School Shootings and the Crisis of Bullying in America's Schools

By Jessie Klein

Pub Date: March 1st, 2012
ISBN: 978-0-8147-4888-6
Publisher: New York Univ.

In her first book, Klein (Sociology and Criminal Justice/Adelphi Univ.) presents an exhaustive and sure-to-be-controversial examination of school shootings, and, more broadly, the culture of violence, intimidation and exclusion that typifies the school experience in America.

“[O]ur children,” she writes, “feel terrorized and tormented on a daily basis.” Boys and girls in school, and increasingly out of school through cyberspace, are subject to a rigid and unforgiving hierarchy based on violently enforced norms. Any deviation from these norms—of rigid heterosexuality, of the proper status symbols signifying wealth, of being strong and able-bodied—is met with a barrage of violent and aggressive behavior, ceaseless bullying and ferocious isolation. In what Klein terms a culture of “hypermasculinity,” cruelty is not only expected but deemed necessary—to not bully is to be bullied. In such a context, school shootings are not so much aberrations but the ultimate act of bullying and affirmation of masculinity by students, mostly boys, marginalized beyond endurance.
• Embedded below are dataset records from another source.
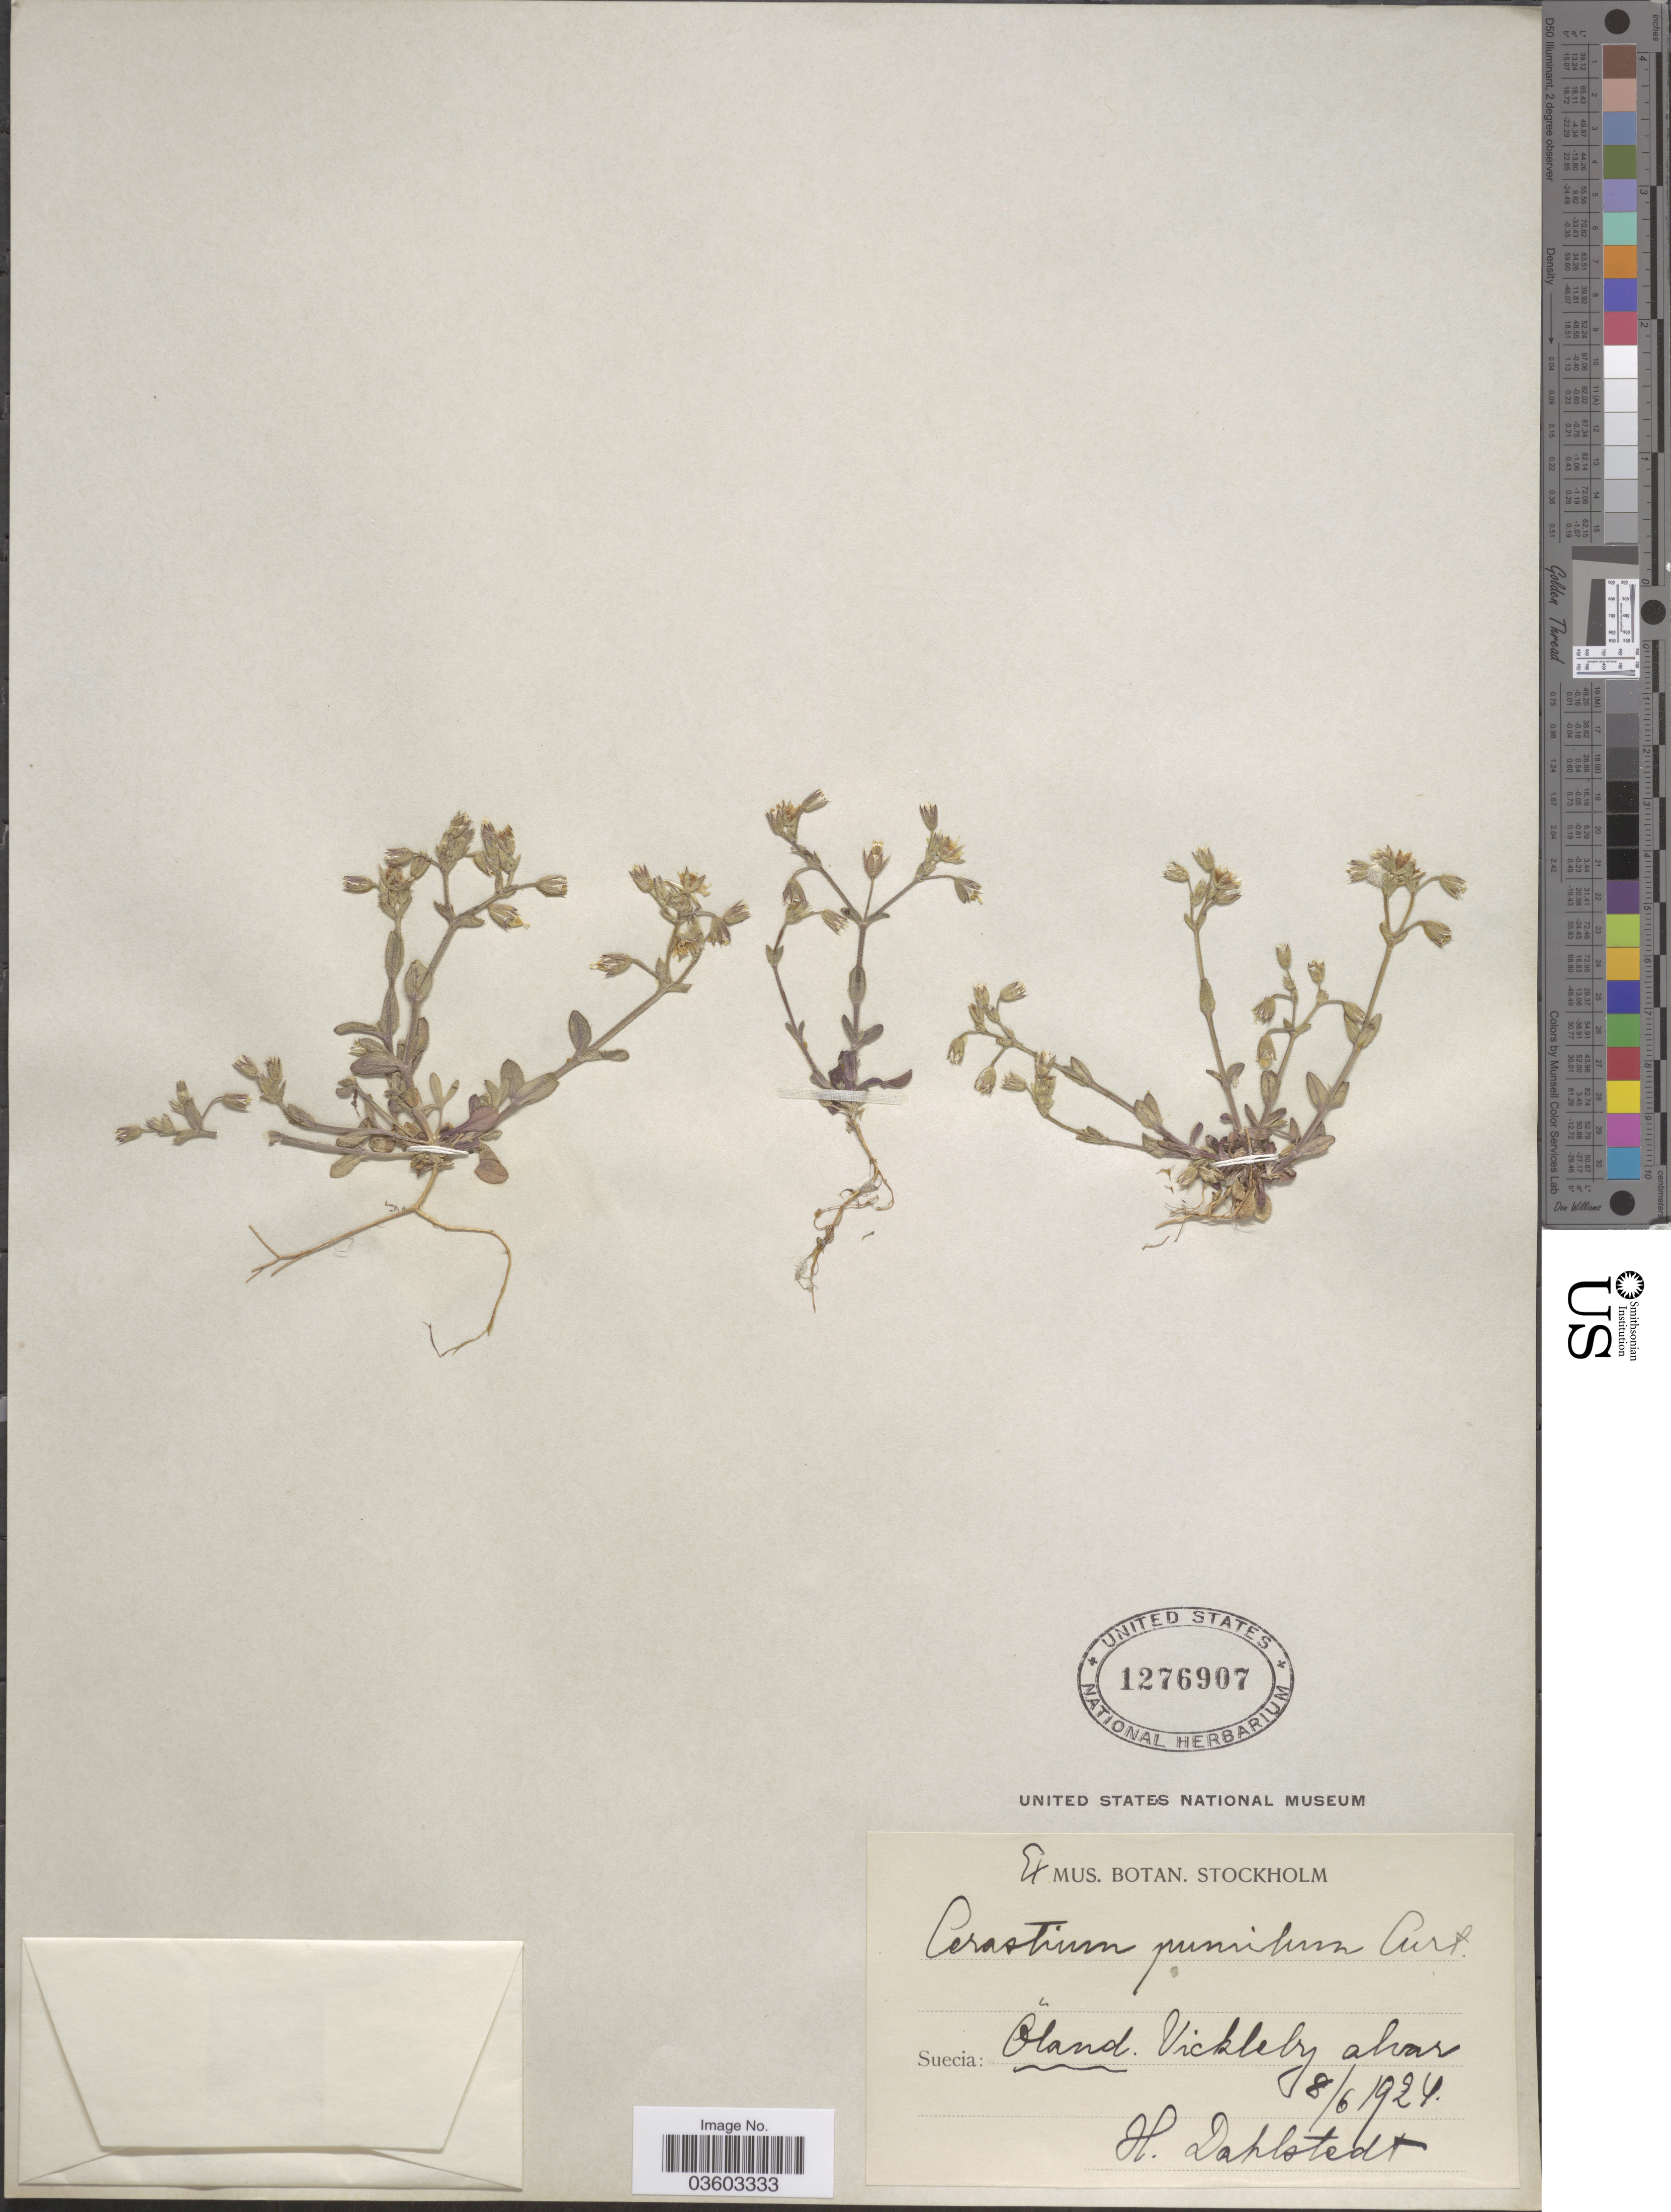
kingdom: Plantae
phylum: Tracheophyta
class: Magnoliopsida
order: Caryophyllales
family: Caryophyllaceae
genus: Cerastium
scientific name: Cerastium pumilum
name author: Curtis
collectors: H. G. Dahlstedt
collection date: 1924-06-08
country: Sweden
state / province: Kalmar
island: Oland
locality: Suecia: Öland. Vickleby alvar.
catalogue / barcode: US 1276907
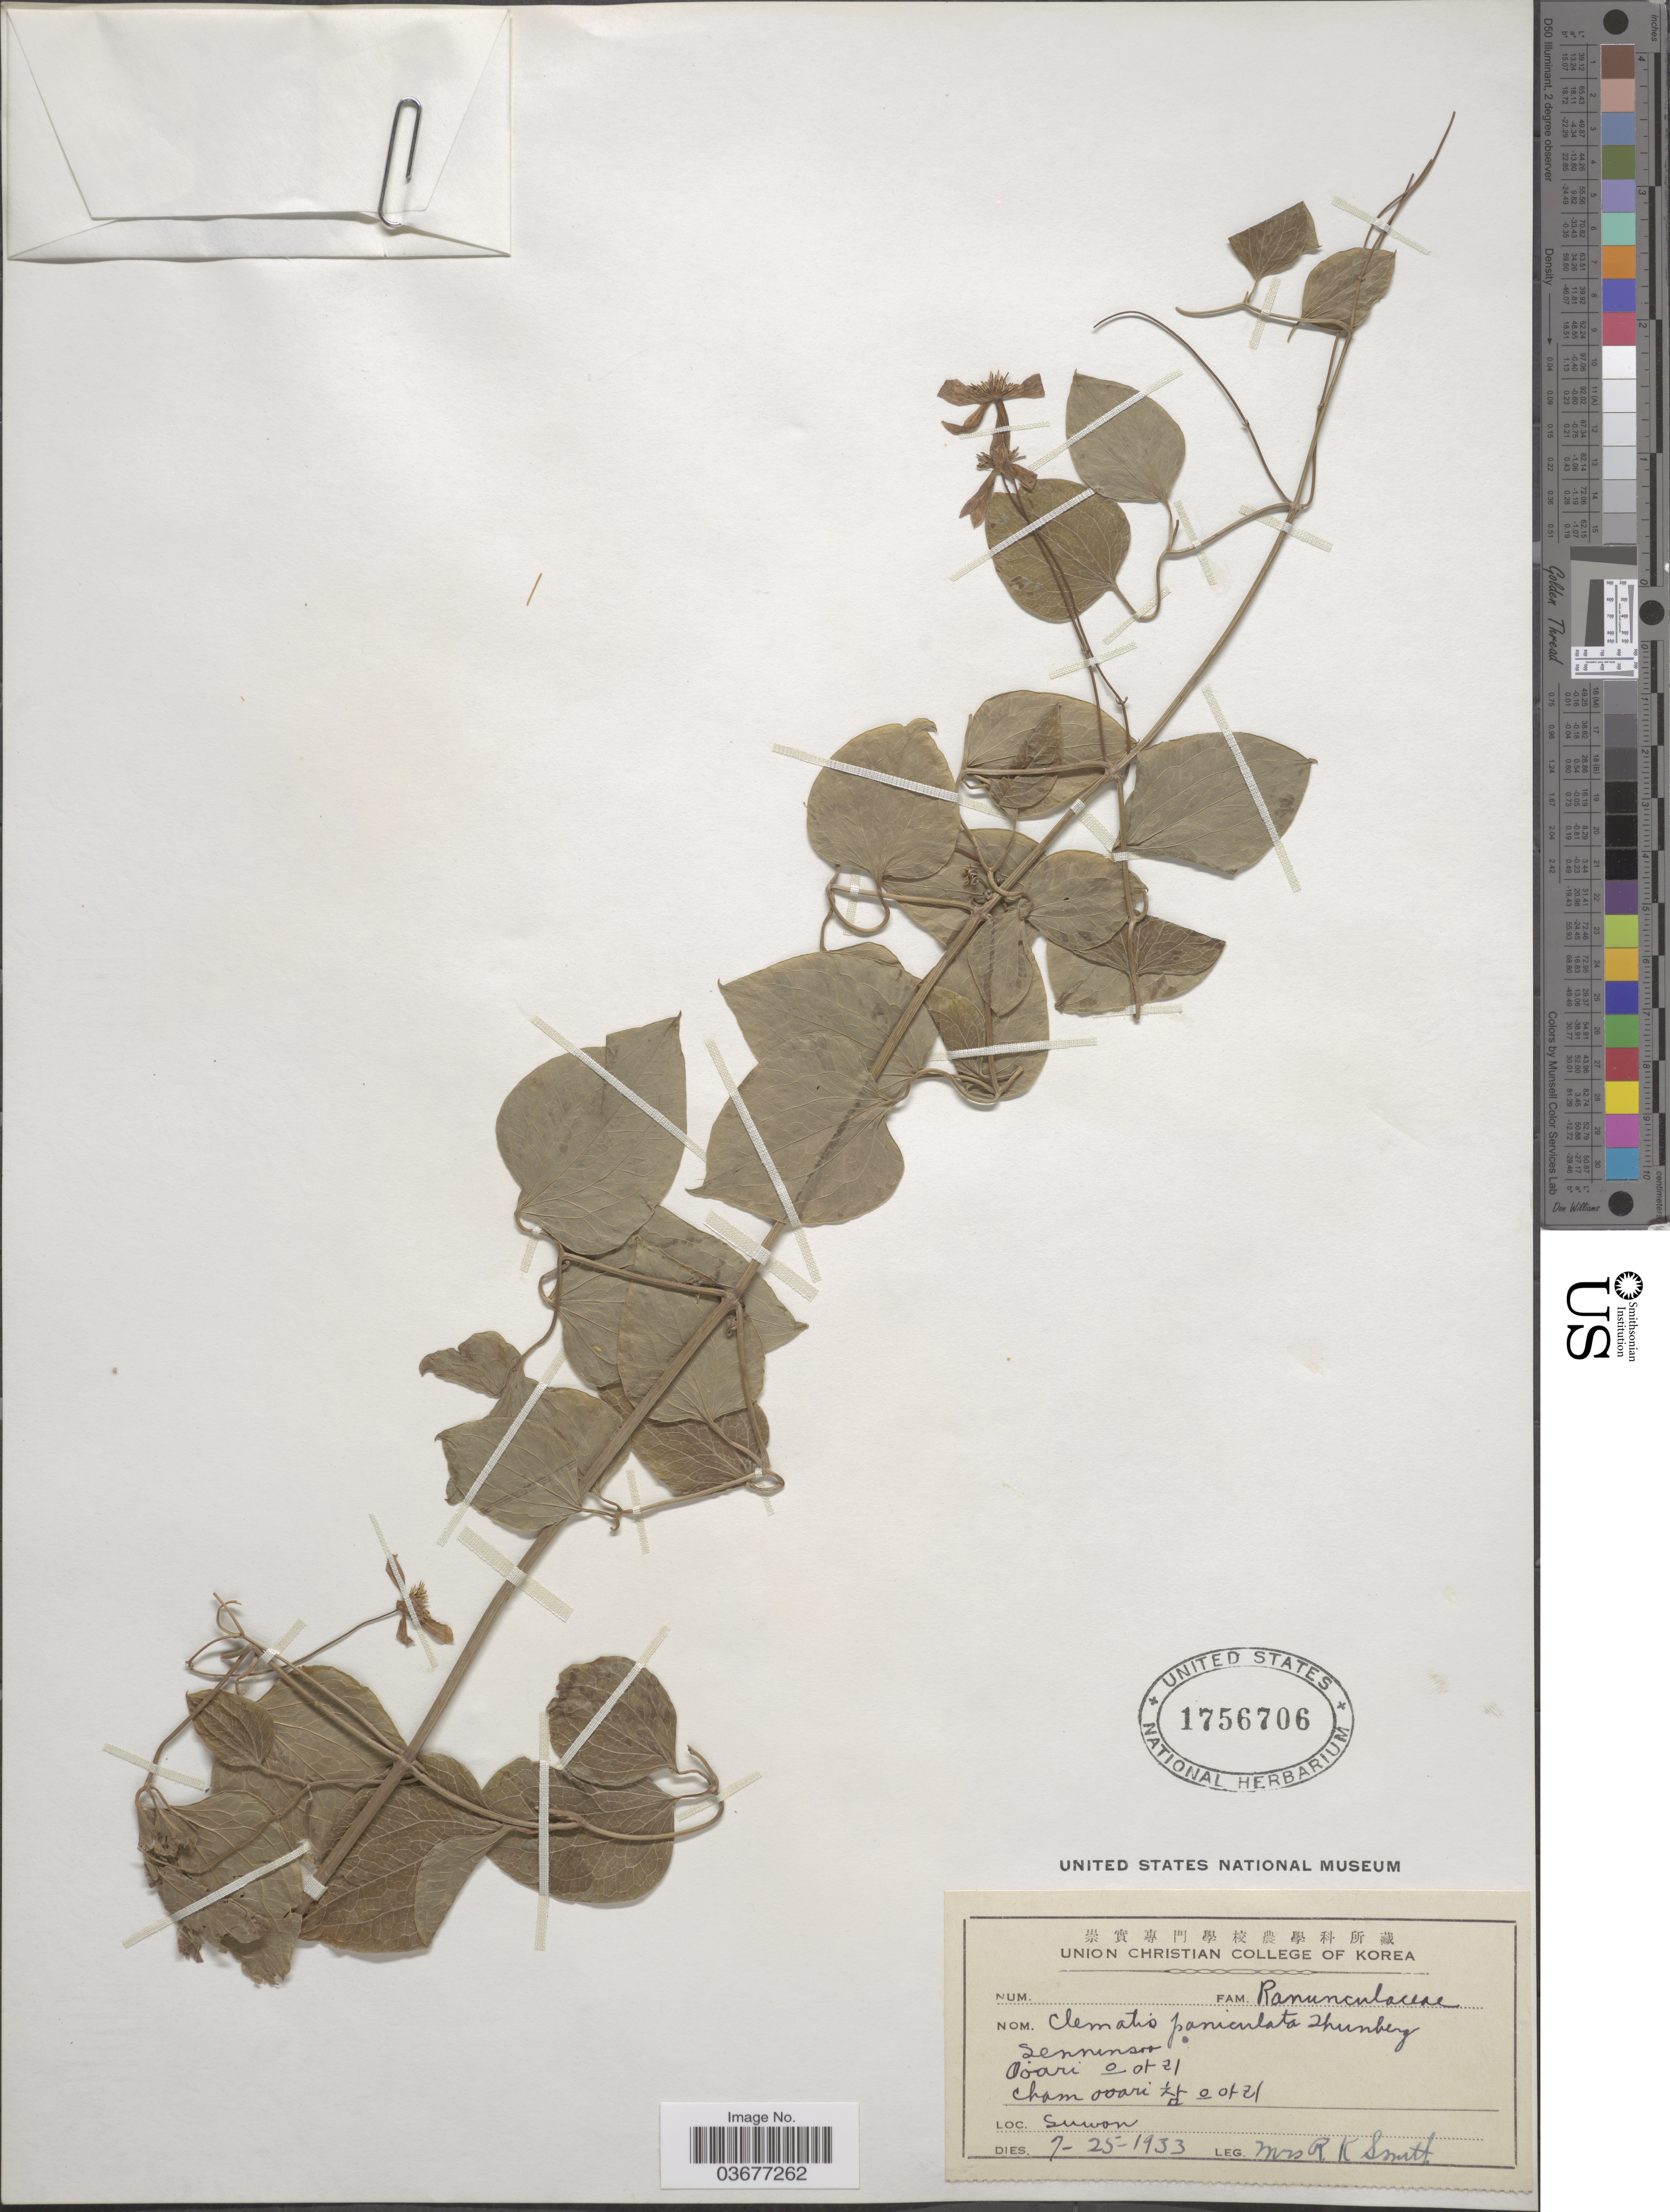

Students learn bullying behavior from adults, who engage in the same type of individualistic status seeking or simply look the other way in tacit approval of bullying as the norm. In turn, the whole of society sanctions such aggression and cruelty as unbridled capitalism makes life a zero-sum game in which the terror of not making it becomes a war of all against all. While we may not be able to transform the overall culture, Klein provides numerous examples in which compassion and cooperation become dominant values.  While the author writes with clarity and compassion—this is hardly a dry academic tome—it is a big leap from the murderous actions of a few to the condemnation of an entire economic system. Still, it would be a mistake to dismiss Klein’s thesis out of hand, as she offers an opportunity for us to examine, discuss and consider the world we have created for our children.

Overambitious but challenging condemnation of schools as learning grounds for hatred.